■ SUPPLIED DATA:

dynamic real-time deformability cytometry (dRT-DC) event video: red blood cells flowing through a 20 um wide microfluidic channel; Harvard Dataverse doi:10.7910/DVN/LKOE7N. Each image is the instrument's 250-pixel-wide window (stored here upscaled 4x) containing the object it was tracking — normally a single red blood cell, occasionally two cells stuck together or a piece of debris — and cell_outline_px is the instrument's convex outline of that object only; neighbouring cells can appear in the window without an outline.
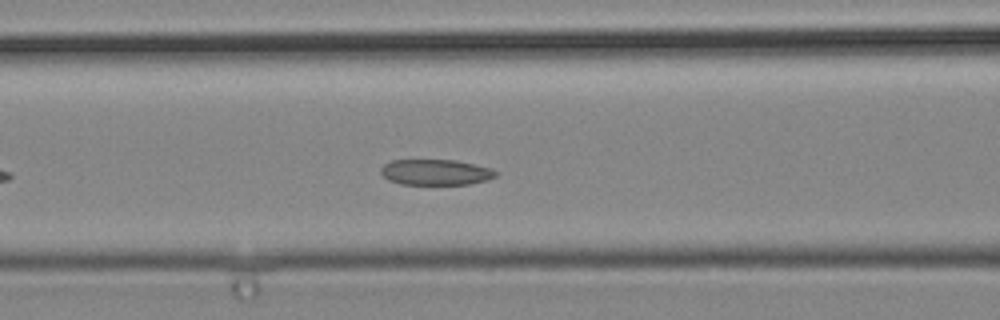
{"species": "common noctule bat (a hibernating species)", "species_latin": "Nyctalus noctula", "temperature_condition": "cold", "stored_images_in_passage": 26, "camera_frame_rate_fps": 3000, "um_per_image_px": 0.085, "animal": {"sex": "male", "body_mass_g": 19.2, "forearm_length_mm": 51.8}, "frame": {"image": 1, "passage_image": 10, "time_ms": 3.0, "image_size_px": [1000, 320], "cell_outline_px": [[500, 172], [496, 176], [488, 180], [472, 184], [400, 184], [388, 180], [380, 172], [380, 168], [384, 164], [392, 160], [456, 160], [492, 168]], "centroid_in_image_um": [37.07, 14.64], "position_along_channel_um": 129.5, "area_um2": 17.4}}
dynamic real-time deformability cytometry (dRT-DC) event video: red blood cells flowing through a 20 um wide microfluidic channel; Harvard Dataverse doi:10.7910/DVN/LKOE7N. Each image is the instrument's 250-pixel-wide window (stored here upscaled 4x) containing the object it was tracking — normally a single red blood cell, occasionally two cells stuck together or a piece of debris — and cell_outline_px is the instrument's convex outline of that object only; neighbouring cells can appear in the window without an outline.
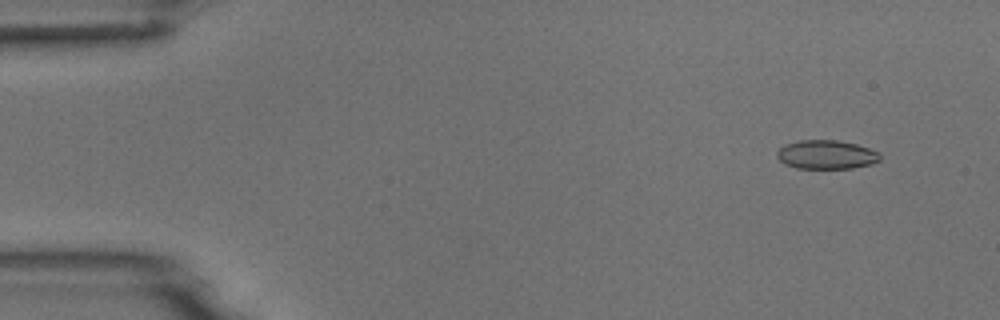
{"species": "common noctule bat (a hibernating species)", "species_latin": "Nyctalus noctula", "temperature_condition": "room temperature", "stored_images_in_passage": 5, "camera_frame_rate_fps": 3000, "um_per_image_px": 0.085, "animal": {"sex": "male", "body_mass_g": 18.8}, "frame": {"image": 1, "passage_image": 2, "time_ms": 1.0, "image_size_px": [1000, 320], "cell_outline_px": [[880, 160], [872, 164], [852, 168], [796, 168], [784, 164], [776, 156], [776, 152], [784, 144], [800, 140], [836, 140], [856, 144], [868, 148], [876, 152], [880, 156]], "centroid_in_image_um": [70.2, 13.14], "position_along_channel_um": 14.8, "area_um2": 17.28}}
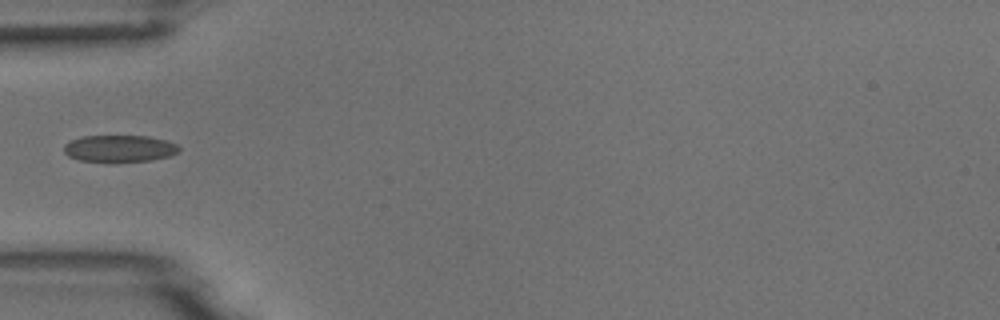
{"frame": {"image": 2, "passage_image": 5, "time_ms": 5.333, "image_size_px": [1000, 320], "cell_outline_px": [[180, 152], [168, 156], [152, 160], [116, 164], [108, 164], [80, 160], [68, 156], [64, 152], [64, 144], [80, 136], [148, 136], [164, 140], [176, 144], [180, 148]], "centroid_in_image_um": [10.13, 12.66], "position_along_channel_um": 74.9, "area_um2": 18.67}}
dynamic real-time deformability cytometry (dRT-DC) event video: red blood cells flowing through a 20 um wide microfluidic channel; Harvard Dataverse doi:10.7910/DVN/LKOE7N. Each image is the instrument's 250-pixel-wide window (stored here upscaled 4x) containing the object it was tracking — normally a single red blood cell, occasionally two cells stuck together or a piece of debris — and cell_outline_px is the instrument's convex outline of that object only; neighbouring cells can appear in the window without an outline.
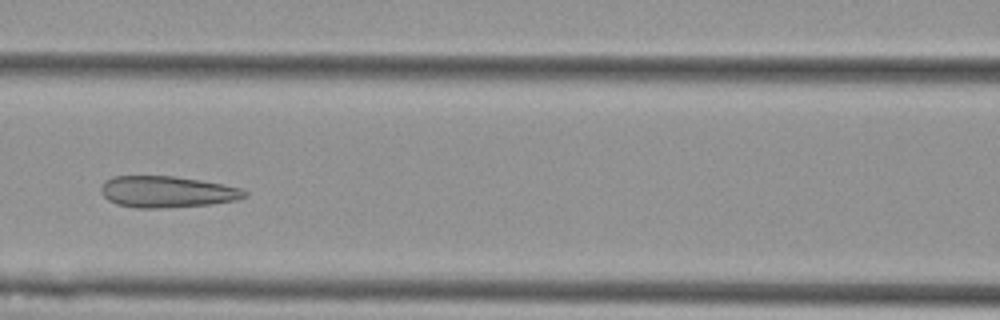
{"species": "Egyptian fruit bat (a non-hibernating species)", "species_latin": "Rousettus aegyptiacus", "temperature_condition": "cold", "stored_images_in_passage": 6, "camera_frame_rate_fps": 3000, "um_per_image_px": 0.085, "animal": {"sex": "female"}, "frame": {"image": 1, "passage_image": 6, "time_ms": 1.667, "image_size_px": [1000, 320], "cell_outline_px": [[248, 196], [236, 200], [212, 204], [160, 208], [136, 208], [116, 204], [108, 200], [104, 196], [100, 188], [104, 180], [112, 176], [176, 176], [200, 180], [240, 188], [248, 192]], "centroid_in_image_um": [14.17, 16.3], "position_along_channel_um": 152.4, "area_um2": 26.36}}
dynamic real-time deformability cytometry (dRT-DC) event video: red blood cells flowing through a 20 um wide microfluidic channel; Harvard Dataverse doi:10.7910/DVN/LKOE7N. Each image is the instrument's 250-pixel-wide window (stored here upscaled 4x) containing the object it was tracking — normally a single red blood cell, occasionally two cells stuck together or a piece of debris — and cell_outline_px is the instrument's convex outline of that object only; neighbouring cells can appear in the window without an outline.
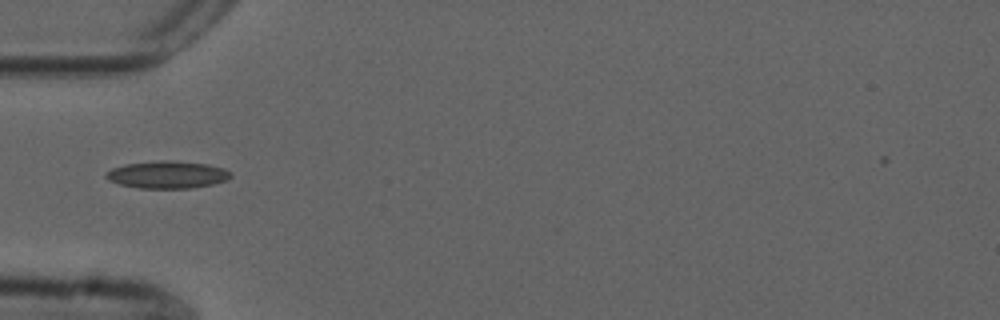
{"species": "common noctule bat (a hibernating species)", "species_latin": "Nyctalus noctula", "temperature_condition": "cold", "stored_images_in_passage": 38, "camera_frame_rate_fps": 3000, "um_per_image_px": 0.085, "animal": {"sex": "male", "forearm_length_mm": 52.5}, "frame": {"image": 1, "passage_image": 1, "time_ms": 0.0, "image_size_px": [1000, 320], "cell_outline_px": [[232, 176], [228, 180], [212, 184], [192, 188], [136, 188], [120, 184], [108, 180], [104, 176], [112, 168], [124, 164], [160, 160], [172, 160], [208, 164], [224, 168], [232, 172]], "centroid_in_image_um": [14.25, 14.84], "position_along_channel_um": 70.8, "area_um2": 20.06}}
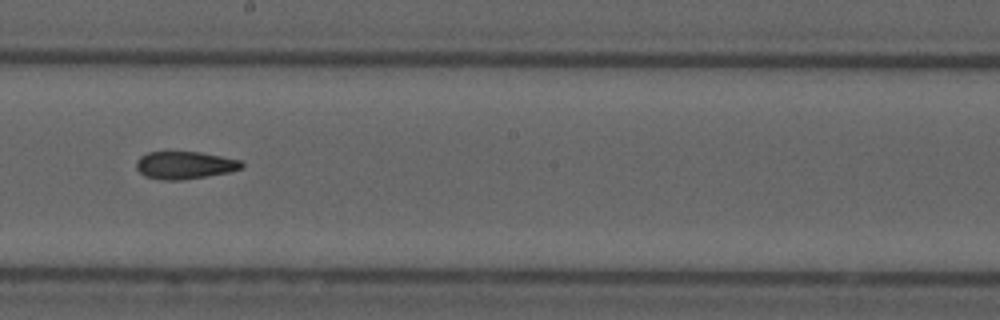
{"frame": {"image": 2, "passage_image": 14, "time_ms": 4.333, "image_size_px": [1000, 320], "cell_outline_px": [[244, 168], [228, 172], [184, 180], [160, 180], [144, 176], [136, 168], [136, 160], [140, 156], [148, 152], [200, 152], [240, 160], [244, 164]], "centroid_in_image_um": [15.68, 14.04], "position_along_channel_um": 232.5, "area_um2": 16.99}}
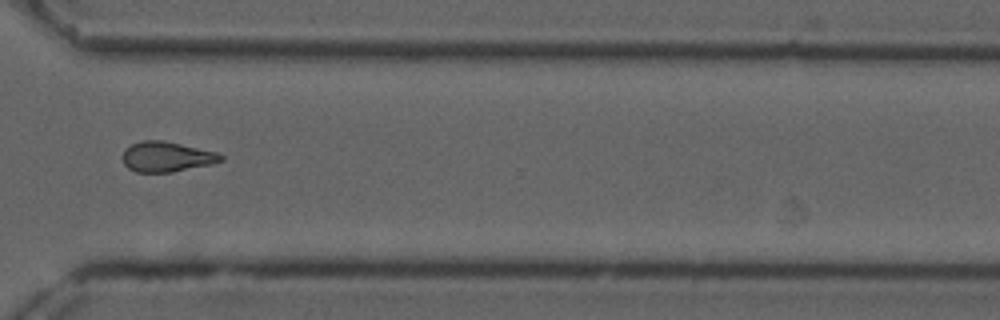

■ WHAT THE TASK REQUIRES:
What comes back should match the records exactly, minus any pictures.

■ SOLUTION FOR THIS PROBLEM:
dynamic real-time deformability cytometry (dRT-DC) event video: red blood cells flowing through a 20 um wide microfluidic channel; Harvard Dataverse doi:10.7910/DVN/LKOE7N. Each image is the instrument's 250-pixel-wide window (stored here upscaled 4x) containing the object it was tracking — normally a single red blood cell, occasionally two cells stuck together or a piece of debris — and cell_outline_px is the instrument's convex outline of that object only; neighbouring cells can appear in the window without an outline.
{"species": "common noctule bat (a hibernating species)", "species_latin": "Nyctalus noctula", "temperature_condition": "cold", "stored_images_in_passage": 26, "camera_frame_rate_fps": 3000, "um_per_image_px": 0.085, "animal": {"sex": "male", "body_mass_g": 19.2, "forearm_length_mm": 51.8}, "frame": {"image": 1, "passage_image": 10, "time_ms": 3.0, "image_size_px": [1000, 320], "cell_outline_px": [[500, 172], [496, 176], [488, 180], [472, 184], [400, 184], [388, 180], [380, 172], [380, 168], [384, 164], [392, 160], [456, 160], [492, 168]], "centroid_in_image_um": [37.07, 14.64], "position_along_channel_um": 129.5, "area_um2": 17.4}}
dynamic real-time deformability cytometry (dRT-DC) event video: red blood cells flowing through a 20 um wide microfluidic channel; Harvard Dataverse doi:10.7910/DVN/LKOE7N. Each image is the instrument's 250-pixel-wide window (stored here upscaled 4x) containing the object it was tracking — normally a single red blood cell, occasionally two cells stuck together or a piece of debris — and cell_outline_px is the instrument's convex outline of that object only; neighbouring cells can appear in the window without an outline.
{"species": "common noctule bat (a hibernating species)", "species_latin": "Nyctalus noctula", "temperature_condition": "room temperature", "stored_images_in_passage": 5, "camera_frame_rate_fps": 3000, "um_per_image_px": 0.085, "animal": {"sex": "male", "body_mass_g": 18.8}, "frame": {"image": 1, "passage_image": 2, "time_ms": 1.0, "image_size_px": [1000, 320], "cell_outline_px": [[880, 160], [872, 164], [852, 168], [796, 168], [784, 164], [776, 156], [776, 152], [784, 144], [800, 140], [836, 140], [856, 144], [868, 148], [876, 152], [880, 156]], "centroid_in_image_um": [70.2, 13.14], "position_along_channel_um": 14.8, "area_um2": 17.28}}
{"frame": {"image": 2, "passage_image": 5, "time_ms": 5.333, "image_size_px": [1000, 320], "cell_outline_px": [[180, 152], [168, 156], [152, 160], [116, 164], [108, 164], [80, 160], [68, 156], [64, 152], [64, 144], [80, 136], [148, 136], [164, 140], [176, 144], [180, 148]], "centroid_in_image_um": [10.13, 12.66], "position_along_channel_um": 74.9, "area_um2": 18.67}}
dynamic real-time deformability cytometry (dRT-DC) event video: red blood cells flowing through a 20 um wide microfluidic channel; Harvard Dataverse doi:10.7910/DVN/LKOE7N. Each image is the instrument's 250-pixel-wide window (stored here upscaled 4x) containing the object it was tracking — normally a single red blood cell, occasionally two cells stuck together or a piece of debris — and cell_outline_px is the instrument's convex outline of that object only; neighbouring cells can appear in the window without an outline.
{"species": "Egyptian fruit bat (a non-hibernating species)", "species_latin": "Rousettus aegyptiacus", "temperature_condition": "cold", "stored_images_in_passage": 6, "camera_frame_rate_fps": 3000, "um_per_image_px": 0.085, "animal": {"sex": "female"}, "frame": {"image": 1, "passage_image": 6, "time_ms": 1.667, "image_size_px": [1000, 320], "cell_outline_px": [[248, 196], [236, 200], [212, 204], [160, 208], [136, 208], [116, 204], [108, 200], [104, 196], [100, 188], [104, 180], [112, 176], [176, 176], [200, 180], [240, 188], [248, 192]], "centroid_in_image_um": [14.17, 16.3], "position_along_channel_um": 152.4, "area_um2": 26.36}}
dynamic real-time deformability cytometry (dRT-DC) event video: red blood cells flowing through a 20 um wide microfluidic channel; Harvard Dataverse doi:10.7910/DVN/LKOE7N. Each image is the instrument's 250-pixel-wide window (stored here upscaled 4x) containing the object it was tracking — normally a single red blood cell, occasionally two cells stuck together or a piece of debris — and cell_outline_px is the instrument's convex outline of that object only; neighbouring cells can appear in the window without an outline.
{"species": "common noctule bat (a hibernating species)", "species_latin": "Nyctalus noctula", "temperature_condition": "cold", "stored_images_in_passage": 38, "camera_frame_rate_fps": 3000, "um_per_image_px": 0.085, "animal": {"sex": "male", "forearm_length_mm": 52.5}, "frame": {"image": 1, "passage_image": 1, "time_ms": 0.0, "image_size_px": [1000, 320], "cell_outline_px": [[232, 176], [228, 180], [212, 184], [192, 188], [136, 188], [120, 184], [108, 180], [104, 176], [112, 168], [124, 164], [160, 160], [172, 160], [208, 164], [224, 168], [232, 172]], "centroid_in_image_um": [14.25, 14.84], "position_along_channel_um": 70.8, "area_um2": 20.06}}
{"frame": {"image": 2, "passage_image": 14, "time_ms": 4.333, "image_size_px": [1000, 320], "cell_outline_px": [[244, 168], [228, 172], [184, 180], [160, 180], [144, 176], [136, 168], [136, 160], [140, 156], [148, 152], [200, 152], [240, 160], [244, 164]], "centroid_in_image_um": [15.68, 14.04], "position_along_channel_um": 232.5, "area_um2": 16.99}}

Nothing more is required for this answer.